O restante são certidões negativas que comprovem a inexistência de débitos trabalhistas (ou positivas, com efeito de negativação) e de débito federais, de regularidade junto ao FGTS e registro junto ao Conselho Regional de Engenharia e Agronomia (CREA) ou ao Conselho Regional dos Técnicos Industriais (CRT).

Prestadoras podem requerer o atestado voluntariamente. Mas, após receberem a notificação sobre o requerimento, terão 30 dias para enviá-lo. Se aceito, resultará na emissão do documento. Caso seja indeferido, há um prazo de 60 dias para a empresa realizar a regularização. Se isso não ocorrer ou sua justificativa não for aceita, o requerente poderá fazer sua defesa perante a entidade ou realizar as ações demandadas. Caberá à Feninfra definir se as ações e comprovantes são satisfatórios. Caso não sejam, o provedor será alvo de uma denúncia circunstanciada à Anatel, o que pode resultar em sanções administrativas e impedimentos operacionais.

A Abordagem da Feninfra causou estranhamento em muitos ISPs. A Anatel, por meio de suas resoluções 777 e 490 (interna), estabeleceu que a verificação poderá ser realizada por entidade sindical patronal ou laboral por ela habitada. Outras, portanto, poderão se credenciar para realizar a atividade e apresentar, no futuro, demandas semelhantes. Por enquanto, apenas uma pode executar a “atividade de apoio à regulação restrita à verificação documental”.
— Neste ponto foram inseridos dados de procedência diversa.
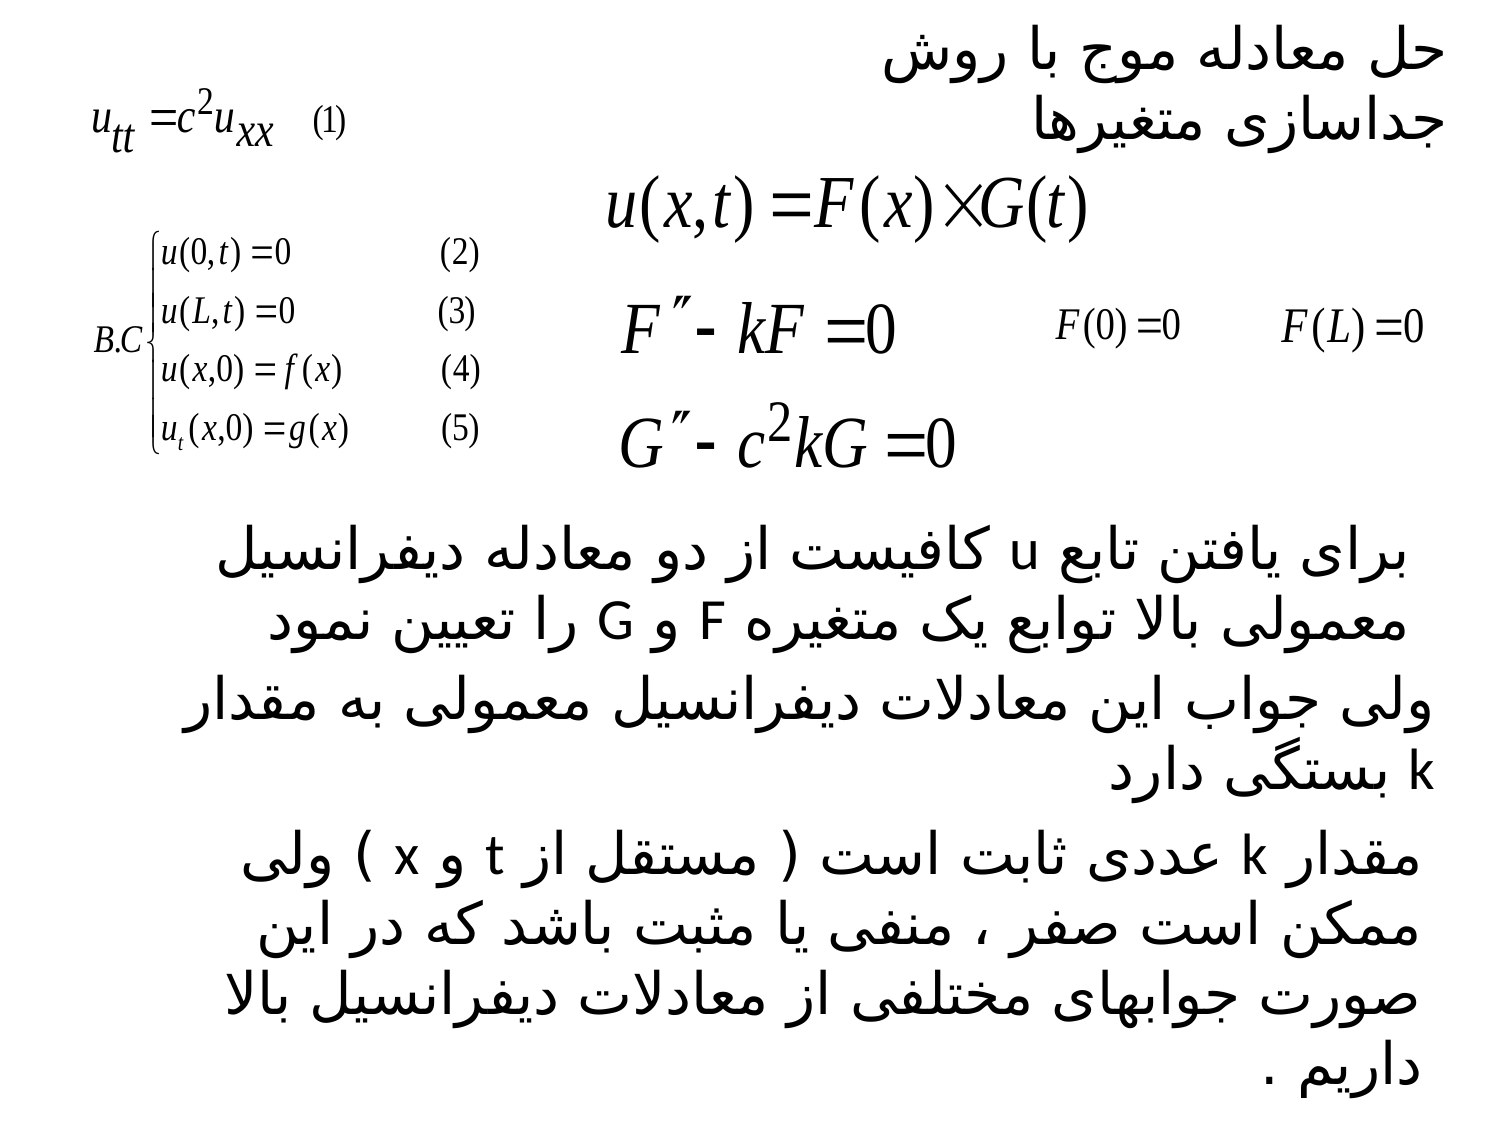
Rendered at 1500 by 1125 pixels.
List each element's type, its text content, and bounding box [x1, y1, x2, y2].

text_box مقدار k عددی ثابت است ( مستقل از t و x ) ولی ممکن است صفر ، منفی یا مثبت باشد که در این صورت جوابهای مختلفی از معادلات دیفرانسیل بالا داریم . [87, 874, 1438, 1038]
title حل معادله موج با روش جداسازی متغیرها [712, 24, 1463, 138]
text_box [1049, 299, 1185, 358]
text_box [1274, 299, 1429, 363]
text_box ولی جواب این معادلات دیفرانسیل معمولی به مقدار k بستگی دارد [137, 675, 1450, 788]
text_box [87, 74, 488, 464]
text_box برای یافتن تابع u کافیست از دو معادله دیفرانسیل معمولی بالا توابع یک متغیره F و G را تعیین نمود [112, 525, 1425, 638]
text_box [612, 287, 976, 494]
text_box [599, 162, 1097, 258]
As empresas que atuam em redes estão sujeitas às obrigações aqui citadas há anos. O que os regulamentos trazem de novo é a ampliação do poder regulatório da Anatel sobre prestadoras de SCM. Desta forma, aumenta-se as possibilidades para que uma série de medidas adotadas pela agência desde 2025 possam reduzir a informalidade no fornecimento de banda larga e, particularmente no que é tratado neste texto, à proteção dos que ficam mais expostos a riscos dentre os que atuam no segmento.

(*) Natália Piva é analista de assuntos regulatórios da VianaTel, consultoria especializada na regularização de ISPs.